Text excerpt:
────────

Heuer Mareograph Watch in The Complications Lost to Time for A Collected Man London
Abercrombie & Fitch vintage advert in The Complications Lost to Time for A Collected Man London

The Heuer Mareograph and an insight into the vintage world of Abercrombie and Fitch, courtesy of Archival Clothing.

 

That’s a great story of a rare watch. Julien Schaerer, managing director of watch auction house Antiquorum Geneva, says that it’s just such pieces that have become highly collectible, if less for their utility as for their rarity. “The fact is that so many complications that did exist just don’t anymore because there’s no clear use for them, especially if the information they provide relates to you somehow putting your life on the line. Really the likes of the chronograph only still survive for aesthetic reasons,” he says. “But there’s no question that vintage examples of these complications are super cool.”

Perhaps recognition of this is why there are signs over more recent years that some watchmakers have again turned their attention to producing useful complications. Oris has introduced the first automatic wristwatch with both a mechanical barometric altimeter and barometer movement, the hefty Big Crown ProPilot Altimeter. Breva, in collaboration with Chronode, has launched its Genie 01, dubbed a wearable mechanical weather station - and perhaps heralding a new era in which watchmakers address their potential to transcend the long democratised market for mechanical time-telling devices, however accurate they may be, in order to produce something closer to scientific instruments. HYT has recently launched a watch which allows energy stored in a mechanical micro-generator to illuminate a cluster of tiny LEDs, and hence the whole dial, with such brightness that the watch almost doubles as a mini torch.

────────

(Stored data entries)
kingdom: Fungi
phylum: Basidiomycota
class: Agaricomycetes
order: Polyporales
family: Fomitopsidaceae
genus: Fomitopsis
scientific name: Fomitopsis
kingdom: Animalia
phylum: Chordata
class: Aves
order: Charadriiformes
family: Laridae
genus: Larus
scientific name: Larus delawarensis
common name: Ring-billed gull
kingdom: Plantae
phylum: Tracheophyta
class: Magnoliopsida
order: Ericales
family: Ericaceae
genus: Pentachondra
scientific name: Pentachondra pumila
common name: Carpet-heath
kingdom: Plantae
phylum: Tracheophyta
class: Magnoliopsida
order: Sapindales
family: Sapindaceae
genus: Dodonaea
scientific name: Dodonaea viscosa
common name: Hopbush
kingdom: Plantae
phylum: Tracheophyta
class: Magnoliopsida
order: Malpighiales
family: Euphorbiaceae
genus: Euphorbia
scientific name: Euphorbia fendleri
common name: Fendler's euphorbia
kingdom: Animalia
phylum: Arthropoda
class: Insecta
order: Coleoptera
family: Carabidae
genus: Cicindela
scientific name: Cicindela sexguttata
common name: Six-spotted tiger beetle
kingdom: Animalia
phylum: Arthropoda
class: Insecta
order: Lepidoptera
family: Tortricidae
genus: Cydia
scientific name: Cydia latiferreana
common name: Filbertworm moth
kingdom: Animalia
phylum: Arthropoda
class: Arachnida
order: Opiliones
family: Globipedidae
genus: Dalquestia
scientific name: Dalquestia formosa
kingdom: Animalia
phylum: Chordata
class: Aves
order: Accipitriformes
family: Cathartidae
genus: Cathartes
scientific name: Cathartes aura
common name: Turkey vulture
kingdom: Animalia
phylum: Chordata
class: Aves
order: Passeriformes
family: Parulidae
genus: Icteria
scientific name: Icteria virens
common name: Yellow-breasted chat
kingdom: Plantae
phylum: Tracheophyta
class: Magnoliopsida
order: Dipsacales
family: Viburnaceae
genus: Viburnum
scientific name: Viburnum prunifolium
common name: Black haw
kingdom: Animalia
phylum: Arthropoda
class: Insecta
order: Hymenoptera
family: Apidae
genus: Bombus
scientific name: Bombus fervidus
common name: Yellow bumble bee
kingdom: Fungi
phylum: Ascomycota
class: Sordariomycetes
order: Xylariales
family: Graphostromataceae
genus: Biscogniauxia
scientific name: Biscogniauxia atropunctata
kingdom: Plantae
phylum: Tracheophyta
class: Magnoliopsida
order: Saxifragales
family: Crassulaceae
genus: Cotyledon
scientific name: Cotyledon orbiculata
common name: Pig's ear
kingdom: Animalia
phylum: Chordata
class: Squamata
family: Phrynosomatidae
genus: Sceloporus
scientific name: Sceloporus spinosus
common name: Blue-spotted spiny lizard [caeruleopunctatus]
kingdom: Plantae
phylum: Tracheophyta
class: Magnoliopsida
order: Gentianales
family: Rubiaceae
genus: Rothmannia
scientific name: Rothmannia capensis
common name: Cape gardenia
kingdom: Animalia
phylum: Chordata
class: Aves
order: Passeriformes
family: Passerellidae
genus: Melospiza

────────

Required action 1: Summarize the text about watch complications in two sentences.
Required action 2: In the text about watch complications, turn the paragraph beginning "Perhaps recognition of this" into a short list that keeps its main facts.
Required action 3: Extend the text about watch complications, picking up after its final sentence.

Expected answer 1: Julien Schaerer, managing director of Antiquorum Geneva, says rare vintage complications have become highly collectible, even though many no longer exist because there is no clear use for them. In recent years some watchmakers have again turned to useful complications, such as the Oris Big Crown ProPilot Altimeter, the Breva and Chronode Genie 01, and an HYT watch whose LEDs light the whole dial.

Expected answer 2:
- Some watchmakers have recently turned again to producing useful complications.
- Oris: the Big Crown ProPilot Altimeter, the first automatic wristwatch with both a mechanical barometric altimeter and barometer movement.
- Breva with Chronode: the Genie 01, called a wearable mechanical weather station, which may signal a move toward watches closer to scientific instruments.
- HYT: a watch in which energy stored in a mechanical micro-generator lights tiny LEDs, making the dial bright enough to serve almost as a mini torch.

Expected answer 3:
 

Jaeger-LeCoultre parking timer advert

The Jaeger-LeCoultre parking timer was part of their anniversary collection, although has sadly slipped out of their catalogue since.

 

Thankfully, the industry is also remembering that even trivial uses are still expressions of a mastery over micro-mechanics. Independent watchmaker Christophe Claret has his Casino watch, of course, complete with blackjack game, roulette wheel and tumbling dice. Meanwhile, back in 2012, Jaermann & Stubi introduced what every wannabe Tiger Woods has been waiting for - the first golf chronometer with a mechanical counter and yards-to-meters conversion, complete with plenty of shock absorption. After all, forces of around 20 to 40G are generated during a golf swing. 

“In fact, I think the watch industry is gradually looking to produce more of these kinds of unusual complications again now, because it’s a clear way for a watch to stand-out in a crowded market. These complications are talking points. They appeal to that engineering interest that many men have,” argues Nick Wiseman, UK and Ireland brand manager for Ball Watch, whose own Trainmaster Celsius, Fahrenheit and Kelvin models, launched from 2011 to 2015, brought the thermometer back to mechanical watch-making. “And, you know, there’s always the chance that they might be useful one day...” 

After all, while such functions can still easily be handled by a wearable connected device, this is true only as long as there’s a supply of electricity... “Yes, there’s still a point for watchmakers to devise these kinds of tool complications, because the one big problem with electronics is that if you have no power you have nothing,” laughs Volpers, who notes that IWC’s inventory includes a watch with a mechanical depth gauge. “In fact, I think it’s this need to be independent of electricity that will ultimately allow mechanical instruments [like these] to survive. It’s about making the mechanical watch more of a mechanical tool.”